O livro é o único automóvel que conduzo; nunca me deu dissabores, anda sempre, sem acidentes nem atropelos e quant mais antigo mais valor tem.
Um dos pequenos prazeres que tenho é a leitura, venha de onde viere e das mais diversas formas. A leitura enobrece a alma e alimenta a inteligência e a nossa imaginação. Um bom livro é uma aventura, um amigo, um confidente.
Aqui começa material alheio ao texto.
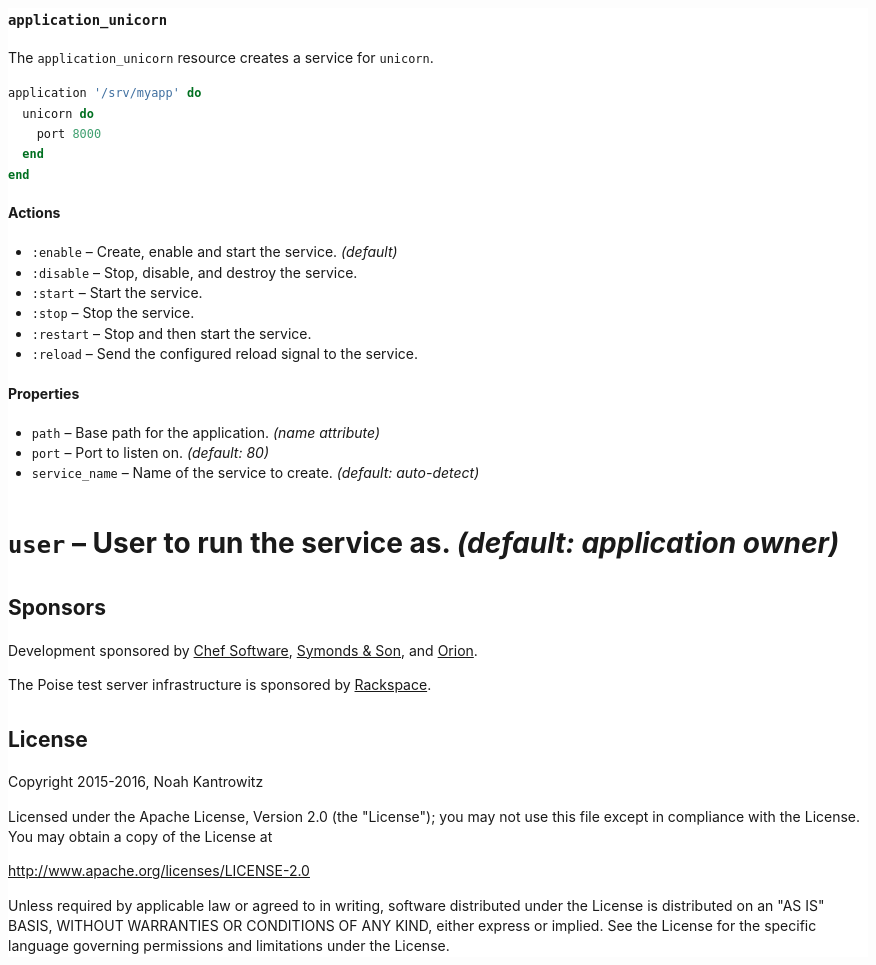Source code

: ### `application_unicorn`

The `application_unicorn` resource creates a service for `unicorn`.

```ruby
application '/srv/myapp' do
  unicorn do
    port 8000
  end
end
```

#### Actions

* `:enable` – Create, enable and start the service. *(default)*
* `:disable` – Stop, disable, and destroy the service.
* `:start` – Start the service.
* `:stop` – Stop the service.
* `:restart` – Stop and then start the service.
* `:reload` – Send the configured reload signal to the service.

#### Properties

* `path` – Base path for the application. *(name attribute)*
* `port` – Port to listen on. *(default: 80)*
* `service_name` – Name of the service to create. *(default: auto-detect)*
# `user` – User to run the service as. *(default: application owner)*

## Sponsors

Development sponsored by [Chef Software](https://www.chef.io/), [Symonds & Son](http://symondsandson.com/), and [Orion](https://www.orionlabs.co/).

The Poise test server infrastructure is sponsored by [Rackspace](https://rackspace.com/).

## License

Copyright 2015-2016, Noah Kantrowitz

Licensed under the Apache License, Version 2.0 (the "License");
you may not use this file except in compliance with the License.
You may obtain a copy of the License at

http://www.apache.org/licenses/LICENSE-2.0

Unless required by applicable law or agreed to in writing, software
distributed under the License is distributed on an "AS IS" BASIS,
WITHOUT WARRANTIES OR CONDITIONS OF ANY KIND, either express or implied.
See the License for the specific language governing permissions and
limitations under the License.
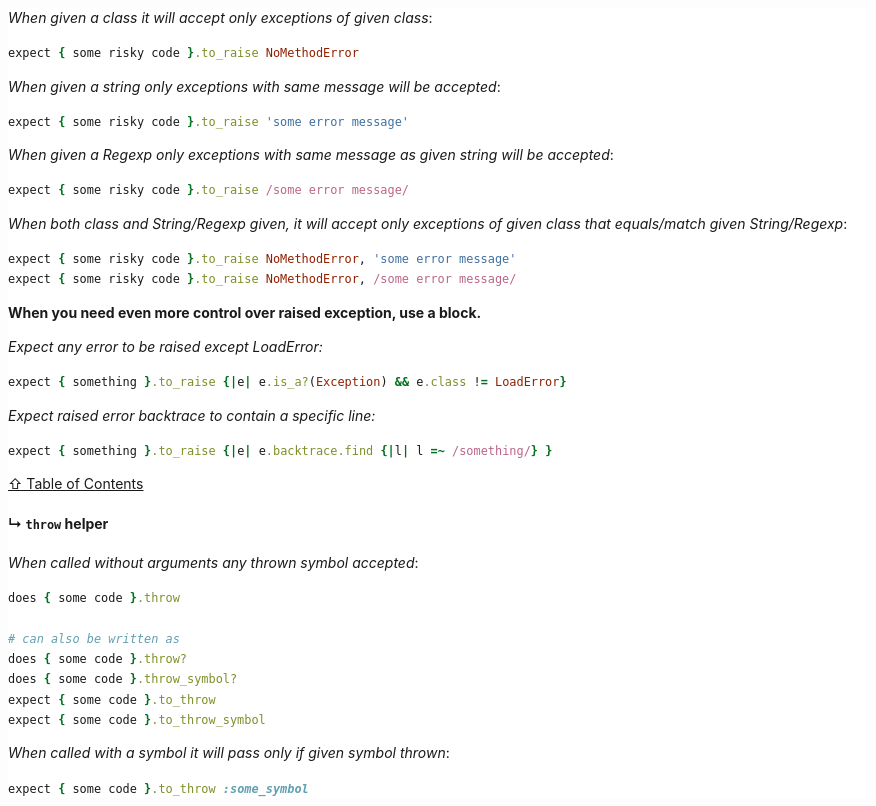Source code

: *When given a class it will accept only exceptions of given class*:

```ruby
expect { some risky code }.to_raise NoMethodError
```

*When given a string only exceptions with same message will be accepted*:

```ruby
expect { some risky code }.to_raise 'some error message'
```

*When given a Regexp only exceptions with same message as given string will be accepted*:

```ruby
expect { some risky code }.to_raise /some error message/
```

*When both class and String/Regexp given, it will accept only exceptions of given class that equals/match given String/Regexp*:

```ruby
expect { some risky code }.to_raise NoMethodError, 'some error message'
expect { some risky code }.to_raise NoMethodError, /some error message/
```

**When you need even more control over raised exception, use a block.**

*Expect any error to be raised except LoadError:*

```ruby
expect { something }.to_raise {|e| e.is_a?(Exception) && e.class != LoadError}
```

*Expect raised error backtrace to contain a specific line:*

```ruby
expect { something }.to_raise {|e| e.backtrace.find {|l| l =~ /something/} }
```

[&#8679; Table of Contents](#docs)

#### &#8627; `throw` helper

*When called without arguments any thrown symbol accepted*:

```ruby
does { some code }.throw

# can also be written as
does { some code }.throw?
does { some code }.throw_symbol?
expect { some code }.to_throw
expect { some code }.to_throw_symbol
```

*When called with a symbol it will pass only if given symbol thrown*:

```ruby
expect { some code }.to_throw :some_symbol
```
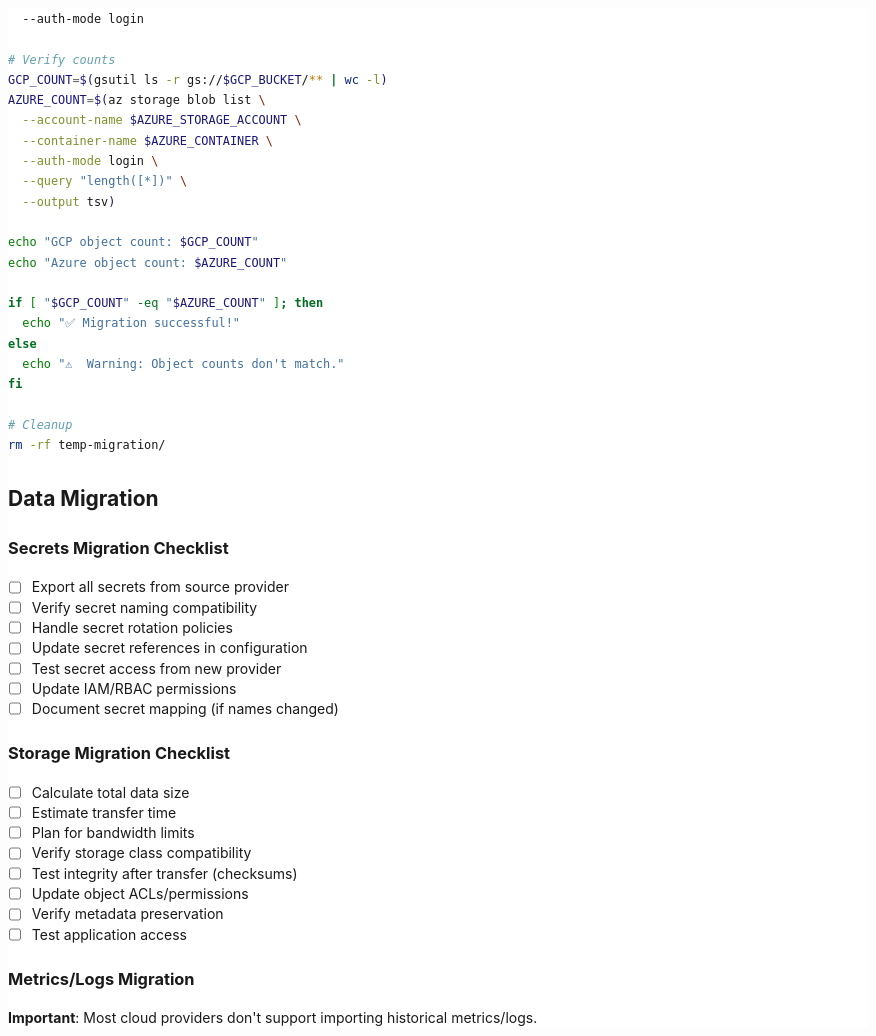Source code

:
 ```bash
  --auth-mode login

# Verify counts
GCP_COUNT=$(gsutil ls -r gs://$GCP_BUCKET/** | wc -l)
AZURE_COUNT=$(az storage blob list \
  --account-name $AZURE_STORAGE_ACCOUNT \
  --container-name $AZURE_CONTAINER \
  --auth-mode login \
  --query "length([*])" \
  --output tsv)

echo "GCP object count: $GCP_COUNT"
echo "Azure object count: $AZURE_COUNT"

if [ "$GCP_COUNT" -eq "$AZURE_COUNT" ]; then
  echo "✅ Migration successful!"
else
  echo "⚠️  Warning: Object counts don't match."
fi

# Cleanup
rm -rf temp-migration/
```

## Data Migration

### Secrets Migration Checklist

- [ ] Export all secrets from source provider
- [ ] Verify secret naming compatibility
- [ ] Handle secret rotation policies
- [ ] Update secret references in configuration
- [ ] Test secret access from new provider
- [ ] Update IAM/RBAC permissions
- [ ] Document secret mapping (if names changed)

### Storage Migration Checklist

- [ ] Calculate total data size
- [ ] Estimate transfer time
- [ ] Plan for bandwidth limits
- [ ] Verify storage class compatibility
- [ ] Test integrity after transfer (checksums)
- [ ] Update object ACLs/permissions
- [ ] Verify metadata preservation
- [ ] Test application access

### Metrics/Logs Migration

**Important**: Most cloud providers don't support importing historical metrics/logs.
Um livro é um tapete mágico que nos transporta ao mesmo tempo para um mundo de fantasia e de realidade.
nasci e cresci no meio de livros, emcasa dos pais e dos avós.
as primeiras leituras creio terem sido com os 7 e os 5 (todas as crianças da família o faziam - e sempre por esta ordem), mas lembro-me bem do aparecimento do pé de laranja lima, que li com 9 ou 10 anos - o livro era uma novidade e era recém-editado.
aliás, o j.m.vasconcelos proporcionou-me a minha primeira leitura "proíbida", quando uns anos mais tarde li a chuva crioula.
foi bom ter recordado esses tempos graças a este seu post, por vezes esquecemo-nos do amor que temos pelos livros, das pequenas grandes coisas que só um livro nos dá, a começar pela inicial: abri-lo pela primeira vez e cheirá-lo...
Bem... falar sobre livros levar-me-ia muito longe e, para não sair daqui, digo que gostei deste teu jeito romântico de falar sobre um dos maiores amigos do Homem. O outro é... o CÃO e porque não o GATO? rsrsrs
Beijossss
A mim também não me parece pieguice.. parece-me verdade! E das Grandes! :)
Também leio muito. Ultimamente, os blogues retiram-me algum do tempo que antes era dos livros...
Adoro contemplar as estantes, cheias de livros. Os meus filhos também já vão tendo em boa quantidade.
E viaja-se tanto, no tempo e no espaço!
Um beijo.
Ler é apenas o meu terceiro prazer preferido. O segundo é brincar e conversar com os meus filhos (se estivéssemos a falar de dever, e não de prazer, seria obviamente o primeiro).